I really love this build. I have decided when I build my new smoker that i want to build one like this. I have one question how does the burn chamber work? Do you start a fire then pile charcoal on top or is the fire in a separate compartment? Any pics would be appreciated. Also once again awesome build I'm very jealous.


----------



## jtburf

I start a batch of charcoal in a chimney, when its good and hot I dump in the chute and then fill with lump and some chunks of Pecan, Oak, or what ever you like.

I only add pieces about the size of a softball or smaller and only a few.

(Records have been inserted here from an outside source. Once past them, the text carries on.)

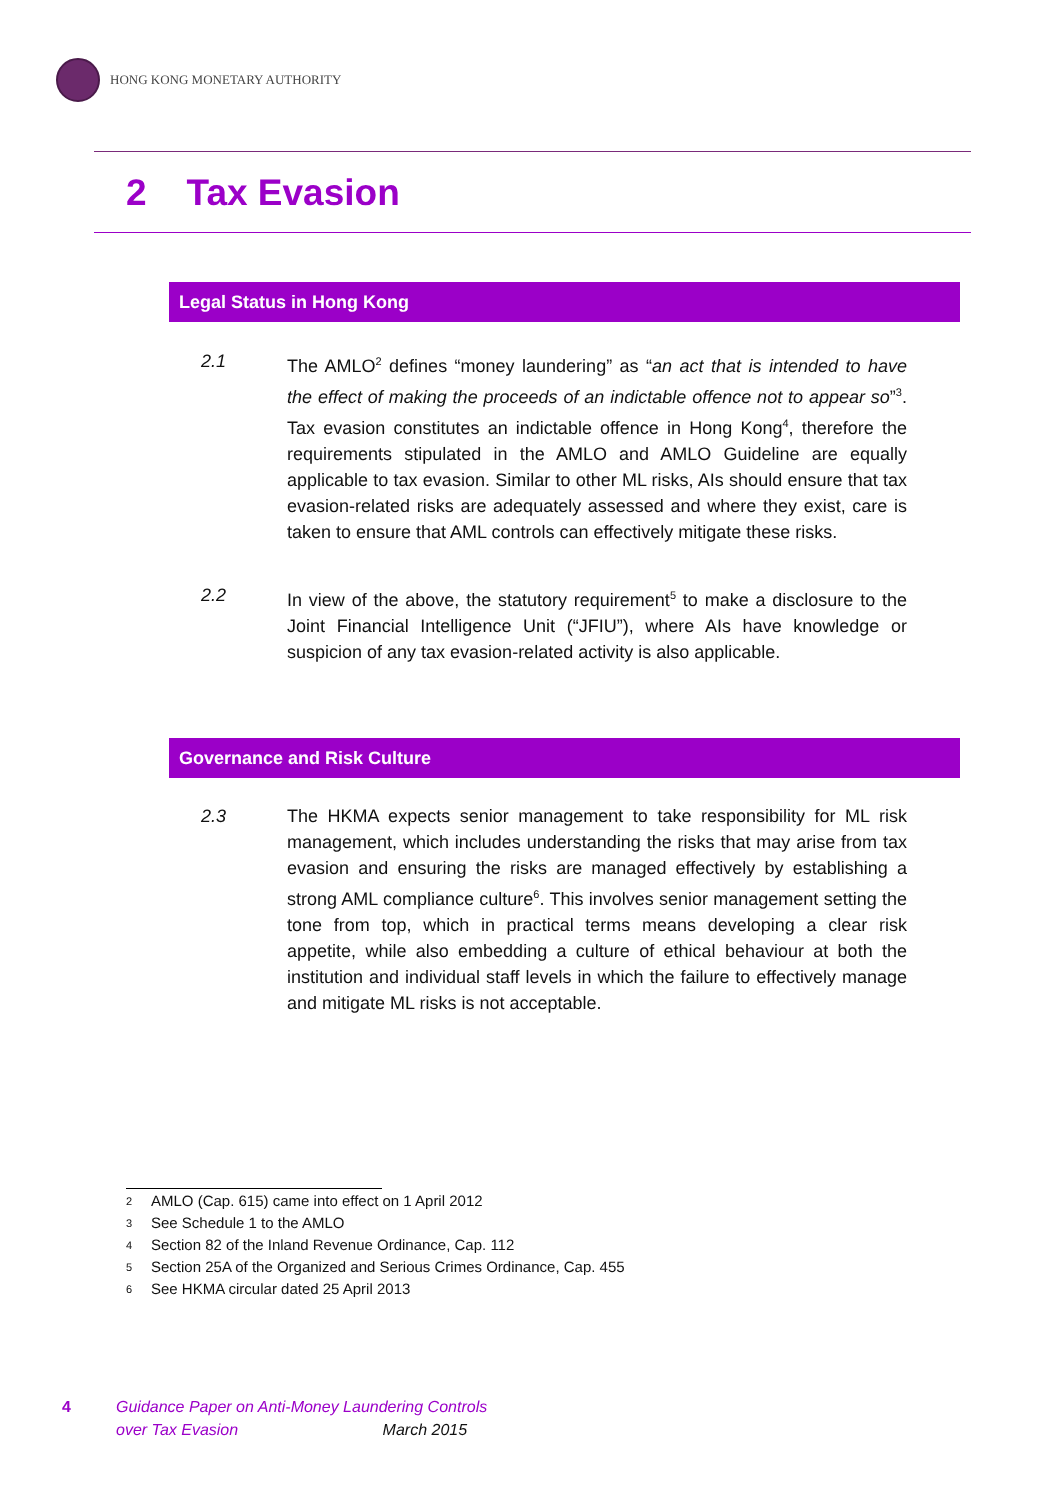HONG KONG MONETARY AUTHORITY
2 Tax Evasion
Legal Status in Hong Kong
2.1 The AMLO<sup>2</sup> defines “money laundering” as “an act that is intended to have the effect of making the proceeds of an indictable offence not to appear so”<sup>3</sup>. Tax evasion constitutes an indictable offence in Hong Kong<sup>4</sup>, therefore the requirements stipulated in the AMLO and AMLO Guideline are equally applicable to tax evasion. Similar to other ML risks, AIs should ensure that tax evasion-related risks are adequately assessed and where they exist, care is taken to ensure that AML controls can effectively mitigate these risks.
2.2 In view of the above, the statutory requirement<sup>5</sup> to make a disclosure to the Joint Financial Intelligence Unit (“JFIU”), where AIs have knowledge or suspicion of any tax evasion-related activity is also applicable.
Governance and Risk Culture
2.3 The HKMA expects senior management to take responsibility for ML risk management, which includes understanding the risks that may arise from tax evasion and ensuring the risks are managed effectively by establishing a strong AML compliance culture<sup>6</sup>. This involves senior management setting the tone from top, which in practical terms means developing a clear risk appetite, while also embedding a culture of ethical behaviour at both the institution and individual staff levels in which the failure to effectively manage and mitigate ML risks is not acceptable.
<sup>2</sup> AMLO (Cap. 615) came into effect on 1 April 2012
<sup>3</sup> See Schedule 1 to the AMLO
<sup>4</sup> Section 82 of the Inland Revenue Ordinance, Cap. 112
<sup>5</sup> Section 25A of the Organized and Serious Crimes Ordinance, Cap. 455
<sup>6</sup> See HKMA circular dated 25 April 2013
4
Guidance Paper on Anti-Money Laundering Controls
over Tax Evasion March 2015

See below at the attached and it will show how the system works.


----------



## msf62000

I get it now. Is the air vent on the ash chamber or where the actual fire is? Thanks for your help.


----------



## fishfeeder

You have really got me wanting to build a GF smoker now...


----------



## jtburf

msf62000 said:


> I get it now. Is the air vent on the ash chamber or where the actual fire is? Thanks for your help.

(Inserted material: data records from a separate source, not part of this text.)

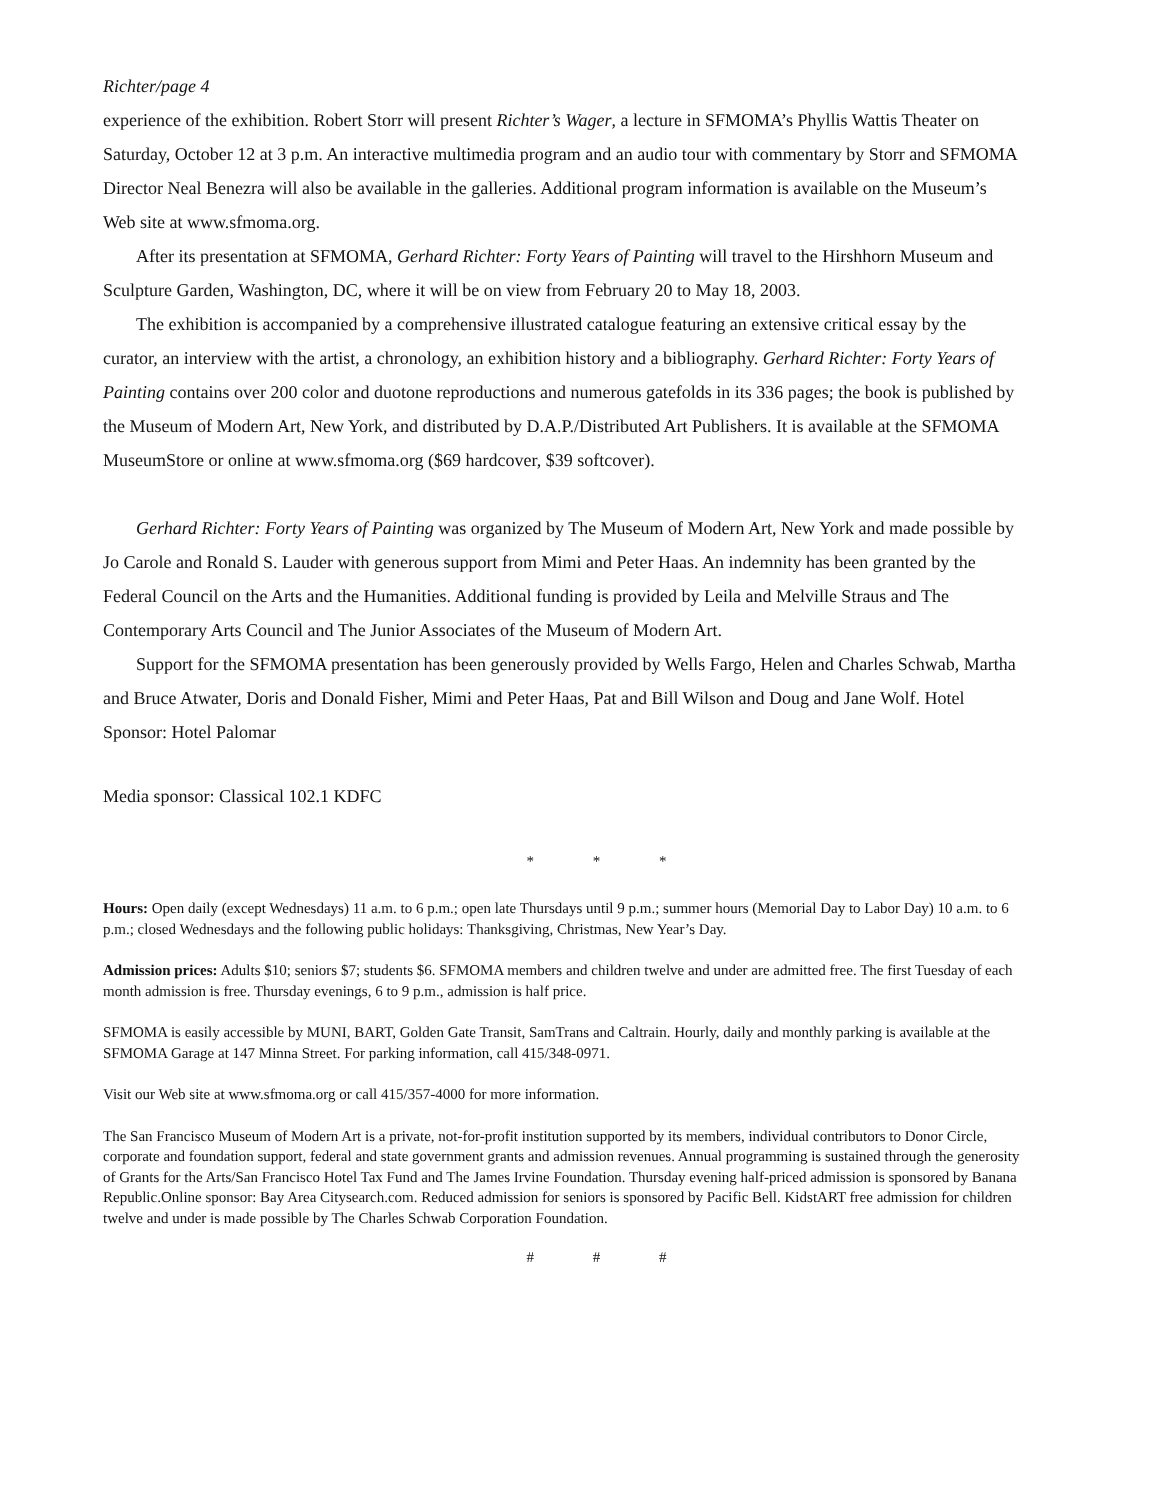Richter/page 4
experience of the exhibition. Robert Storr will present Richter’s Wager, a lecture in SFMOMA’s Phyllis Wattis Theater on Saturday, October 12 at 3 p.m. An interactive multimedia program and an audio tour with commentary by Storr and SFMOMA Director Neal Benezra will also be available in the galleries. Additional program information is available on the Museum’s Web site at www.sfmoma.org.
After its presentation at SFMOMA, Gerhard Richter: Forty Years of Painting will travel to the Hirshhorn Museum and Sculpture Garden, Washington, DC, where it will be on view from February 20 to May 18, 2003.
The exhibition is accompanied by a comprehensive illustrated catalogue featuring an extensive critical essay by the curator, an interview with the artist, a chronology, an exhibition history and a bibliography. Gerhard Richter: Forty Years of Painting contains over 200 color and duotone reproductions and numerous gatefolds in its 336 pages; the book is published by the Museum of Modern Art, New York, and distributed by D.A.P./Distributed Art Publishers. It is available at the SFMOMA MuseumStore or online at www.sfmoma.org ($69 hardcover, $39 softcover).
Gerhard Richter: Forty Years of Painting was organized by The Museum of Modern Art, New York and made possible by Jo Carole and Ronald S. Lauder with generous support from Mimi and Peter Haas. An indemnity has been granted by the Federal Council on the Arts and the Humanities. Additional funding is provided by Leila and Melville Straus and The Contemporary Arts Council and The Junior Associates of the Museum of Modern Art.
Support for the SFMOMA presentation has been generously provided by Wells Fargo, Helen and Charles Schwab, Martha and Bruce Atwater, Doris and Donald Fisher, Mimi and Peter Haas, Pat and Bill Wilson and Doug and Jane Wolf. Hotel Sponsor: Hotel Palomar
Media sponsor: Classical 102.1 KDFC
* * *
Hours: Open daily (except Wednesdays) 11 a.m. to 6 p.m.; open late Thursdays until 9 p.m.; summer hours (Memorial Day to Labor Day) 10 a.m. to 6 p.m.; closed Wednesdays and the following public holidays: Thanksgiving, Christmas, New Year’s Day.
Admission prices: Adults $10; seniors $7; students $6. SFMOMA members and children twelve and under are admitted free. The first Tuesday of each month admission is free. Thursday evenings, 6 to 9 p.m., admission is half price.
SFMOMA is easily accessible by MUNI, BART, Golden Gate Transit, SamTrans and Caltrain. Hourly, daily and monthly parking is available at the SFMOMA Garage at 147 Minna Street. For parking information, call 415/348-0971.
Visit our Web site at www.sfmoma.org or call 415/357-4000 for more information.
The San Francisco Museum of Modern Art is a private, not-for-profit institution supported by its members, individual contributors to Donor Circle, corporate and foundation support, federal and state government grants and admission revenues. Annual programming is sustained through the generosity of Grants for the Arts/San Francisco Hotel Tax Fund and The James Irvine Foundation. Thursday evening half-priced admission is sponsored by Banana Republic.Online sponsor: Bay Area Citysearch.com. Reduced admission for seniors is sponsored by Pacific Bell. KidstART free admission for children twelve and under is made possible by The Charles Schwab Corporation Foundation.
# # #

The "Air vent" actually a small 5cfm fan comes in just below the fire box and is controlled by a small PID. You set a temp, the fan will cycle until that temp is reached and then shutoff, when the temp drops a few degrees the fan cycles again. this limits how much oxygen the fire get so it does not run away and maintains the desired temp you want for cooking.

If you look at this picture you will see a small nipple where the fan is connected.

Thanks all,
John


----------



## jtburf

fishfeeder said:


> You have really got me wanting to build a GF smoker now...


Do it and you will love it!

It is really nice being able to go run errands, do stuff away from the house and not worry about running out of wood, fire dyeing, ETC when your smoking.

This one is admittedly larger than I really need, for the casual smoker a 16"x 24"x24" smoke box would be perfect.

That would allow the whole unit to be smaller.

John


----------



## babyd1971

Do you know anyone in the Houston area that makes these to sale? The smaller one you described would be perfect. I don"t have the tools or skill to weld one myself. Nice build!!


----------



## jtburf

babyd1971 said:


> Do you know anyone in the Houston area that makes these to sale? The smaller one you described would be perfect. I don"t have the tools or skill to weld one myself. Nice build!!


Pitmaker here in Houston builds them, they call theirs the Vault.

http://pitmaker.com/product/vin/?vin=23362368

The original design came from Stumps in Georgia.

http://www.stumpssmokers.com/

Hope it helps.

John


----------



## babyd1971

Thanks for the info! I might go by Pitmaker. There stuff looks really nice!


----------



## TXborn

jtburf said:


> Pitmaker here in Houston builds them, they call theirs the Vault.
> 
> http://pitmaker.com/product/vin/?vin=23362368
> 
> The original design came from Stumps in Georgia.
> 
> http://www.stumpssmokers.com/
> 
> Hope it helps.
> 
> John


I don't believe the "vault" is a gravity fed smoker. It looks like it is just a vertical smoker. I could be wrong, wouldn't be the first or last time

Jesse


----------



## jtburf

babyd1971 said:


> Thanks for the info! I might go by Pitmaker. There stuff looks really nice!


 I do not remember his name however a member of 2cool purchased a vault a short while back, you can do a search and see of you can find it incase you have real world questions.

John


----------



## jtburf

Finally got her painted and then put a few UH stickers on her, smoked 2 briskets, 5 racks of ribs, 1 pork roast and 2 chickens for sons 21st Birthday last weekend.

Wish I would have taken pics of the meat it was devoured by every one.

John


----------